» **What to produce**
Give the lines below as a JSON list of strings, one string per line, skipping blank lines. Leave out the pictures.

» **Figure understanding tasks**
§

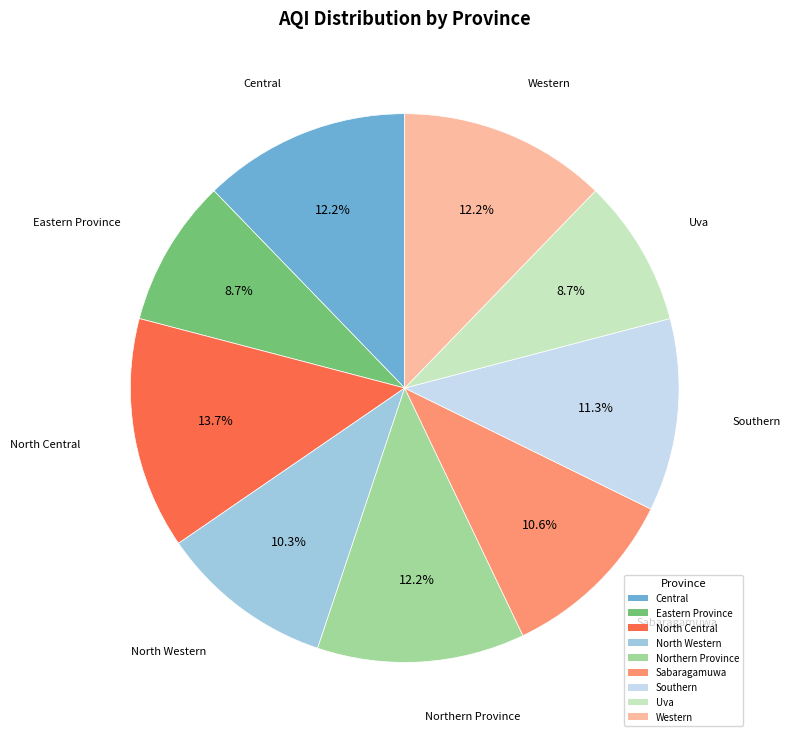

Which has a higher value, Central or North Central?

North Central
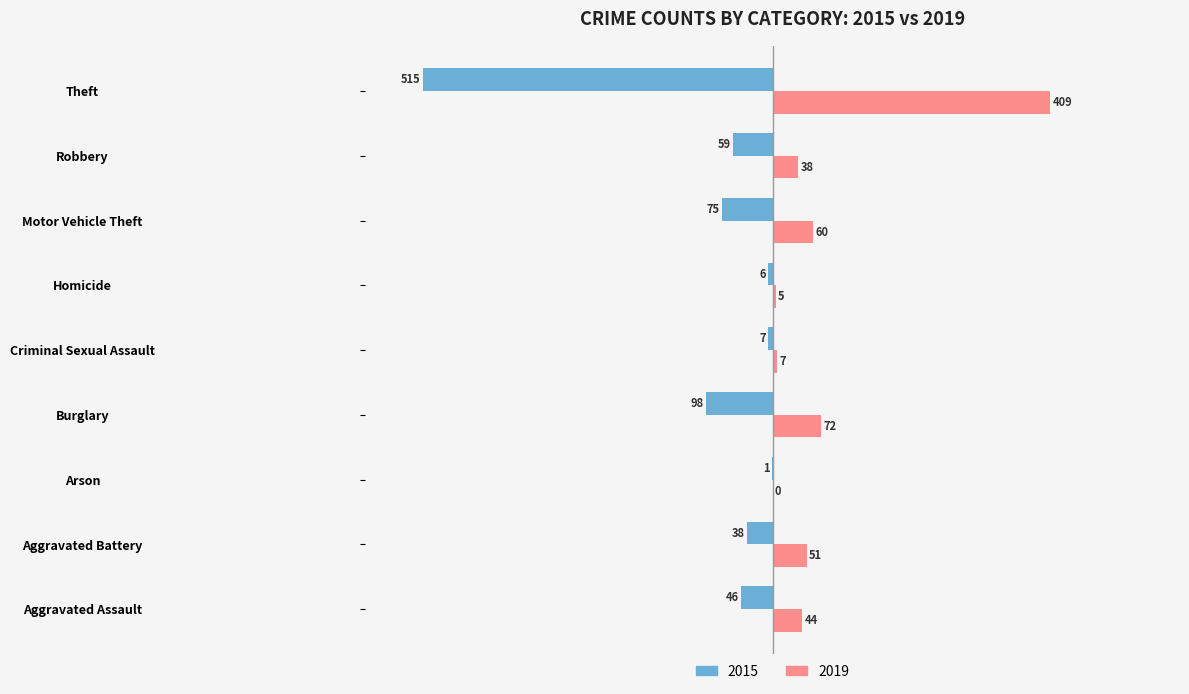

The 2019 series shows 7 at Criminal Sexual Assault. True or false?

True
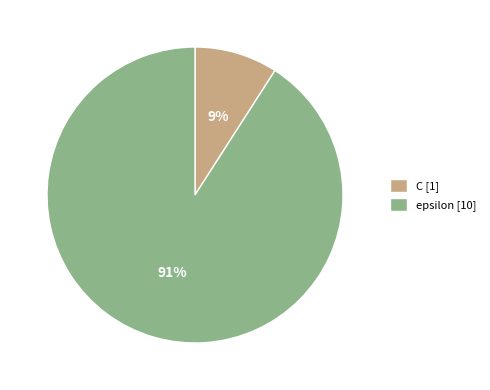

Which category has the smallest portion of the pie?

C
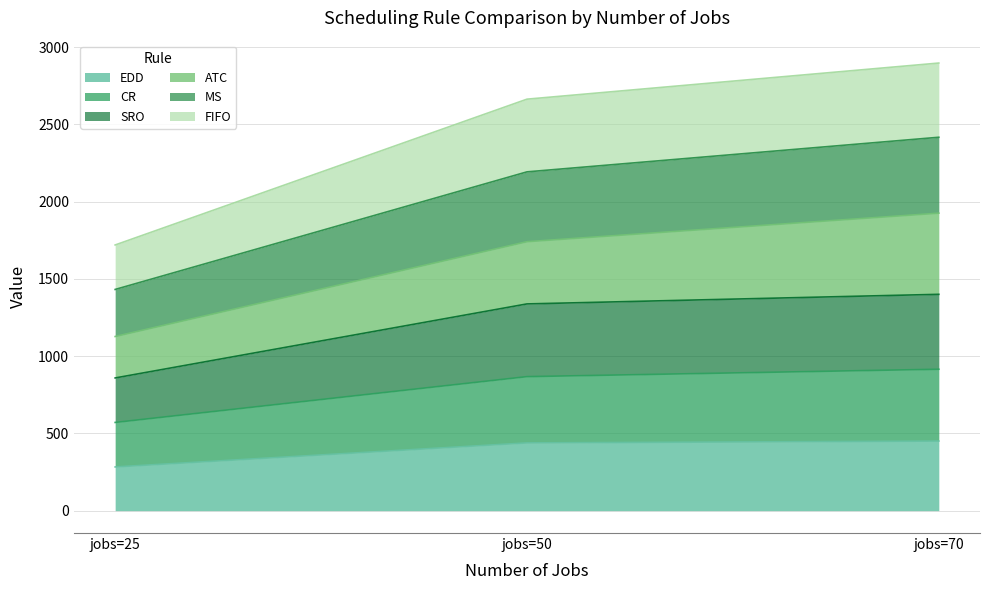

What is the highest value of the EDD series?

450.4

§

» **Response to the task**
[
  "Which has a higher value, Central or North Central?",
  "North Central",
  "The 2019 series shows 7 at Criminal Sexual Assault. True or false?",
  "True",
  "Which category has the smallest portion of the pie?",
  "C",
  "What is the highest value of the EDD series?",
  "450.4"
]